Entertainment and activities | July 18, 2022
Knowing how to swim is great for pool parties and visits to the beach, but more importantly, it’s a skill that could save your life. July 17 to 23, 2022 is National Drowning Prevention Week and there is no better time to learn to swim or brush up on your water safety knowledge. The City of Mississauga is providing residents with the opportunity to learn the basics of swimming for free and encouraging those who participate in water activities, like swimming, fishing and boating, to do so safely.

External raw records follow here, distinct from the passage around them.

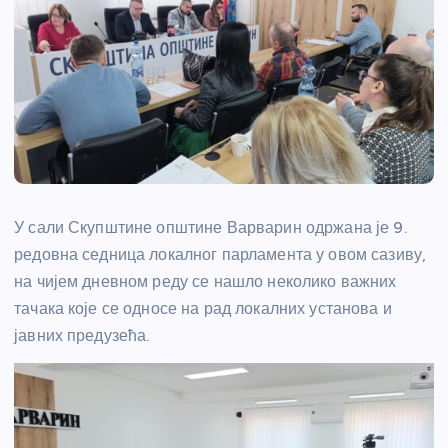
У сали Скупштине општине Варварин одржана је 9.
редовна седница локалног парламента у овом сазиву,
на чијем дневном реду се нашло неколико важних
тачака које се односе на рад локалних установа и
јавних предузећа.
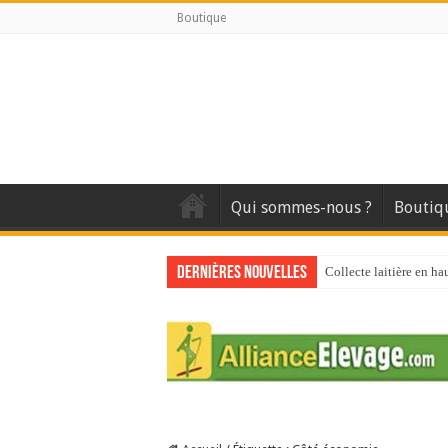
Boutique
Qui sommes-nous ?
Boutiq
Dernières nouvelles
Collecte laitière en ha
Stress thermique : que
40 ans du Space : une 
Les chèvres et le stres
La collecte de lait de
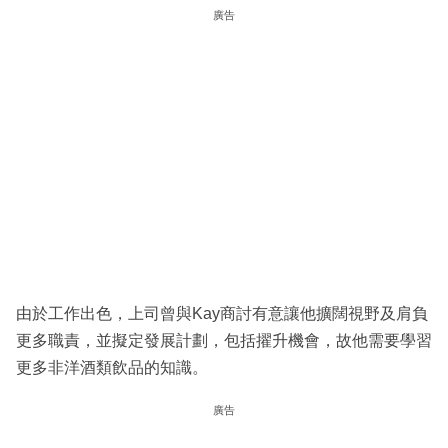
廣告
由於工作出色，上司曾與Kay商討有意讓他擴闊視野及肩負
更多職責，並擬定發展計劃，包括擢升機會，故他需要學習
更多非洋酒類飲品的知識。
廣告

According to the Lifesaving Society, a national charitable organization that works to prevent drowning and water-related injuries, there are approximately 500 water-related fatalities in Canada each year. Thirty-four per cent of these deaths occur in lakes or ponds and 29 per cent in rivers. Additionally, 66 per cent of these drownings take place during the warmer months between May and September.
Learn to Swim at the City
Free City-wide Swim Lesson
Wednesday, July 20
All City pools (indoor and outdoor)
It’s important to develop confidence in the water and just as important that you and your children learn basic swimming and water safety skills that will help prevent drowning. During this one-hour experience, lifeguards and instructors will teach swimming basics, provide free swim assessments and encourage water-smart behaviour. Participants must register either in-person or online at activemississauga.ca (Search Citywide FREE Swim Lesson).

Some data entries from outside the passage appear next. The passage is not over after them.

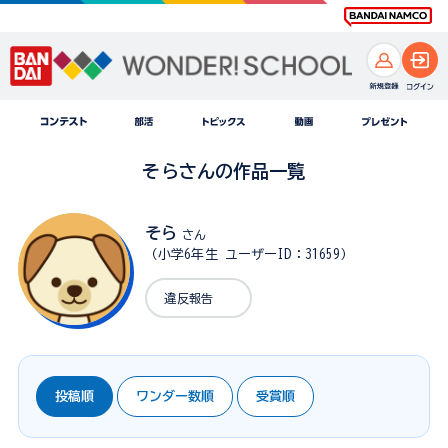
そらさんの作品一覧
そら
さん
（小学6年生 ユーザーID：31659）
違反報告
投稿順
ワンダー数順
受賞順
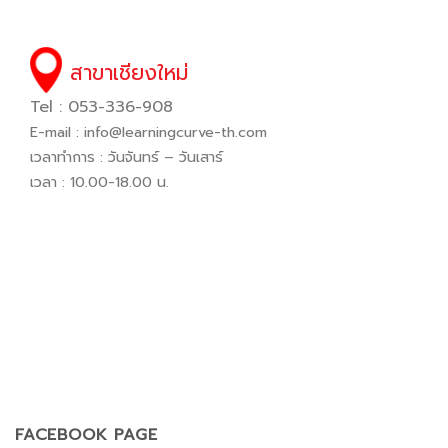
สาขาเชียงใหม่
Tel : 053-336-908
E-mail :
info@learningcurve-th.com
เวลาทำการ : วันจันทร์ – วันเสาร์
เวลา : 10.00-18.00 น.
FACEBOOK PAGE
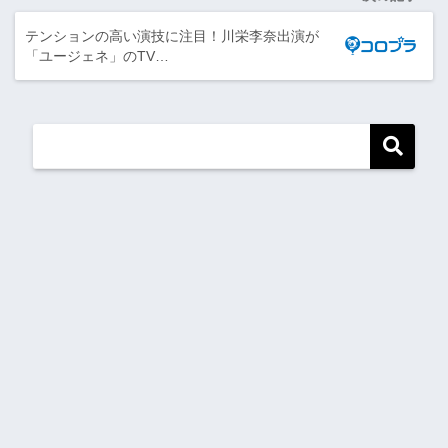
テンションの高い演技に注目！川栄李奈出演が
「ユージェネ」のTV…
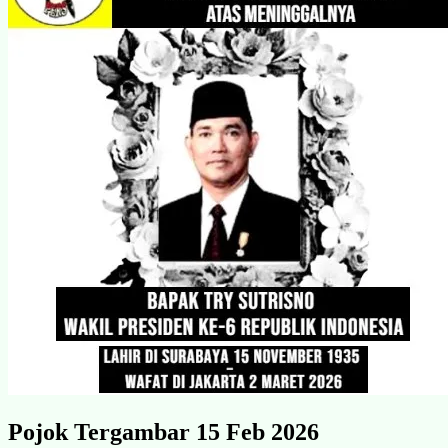
Pojok Tergambar 15 Feb 2026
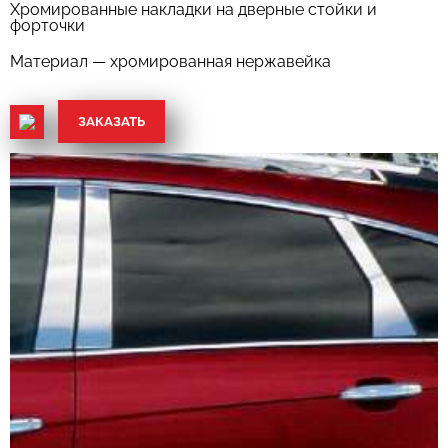
Хромированные накладки на дверные стойки и
форточки
Материал — хромированная нержавейка
ЗАКАЗАТЬ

Safety Measures When Enjoying the Water
Even if you’re an experienced swimmer, stay alert, take precautions, understand the risk factors and follow all safety guidelines to prevent injury or accidents:
Wear a lifejacket – Wear a lifejacket or personal floatation device (PFD) when on a boat. The law requires that a PFD be on board for each person on a boat. In addition, inexperienced swimmers should wear them at all times when swimming in pools or other bodies of water.
Swim with a buddy – It’s important to always have someone swim with you, where possible, in case something happens. Let someone know when, where and how long you plan on swimming. When you are done swimming, check in with them to let them know you are safe.
Keep children within arm’s reach – Protect children from drowning by actively supervising them when they are in or around water. Keep them within reach in case something happens, so you are close enough to help.
Be aware of your surroundings –It’s always important to know your surroundings at all times and to familiarize yourself with the water conditions. For a sense of security and safety, swim in zones that are supervised by lifeguards, such as one of the City’s indoor pools and seven outdoor pools.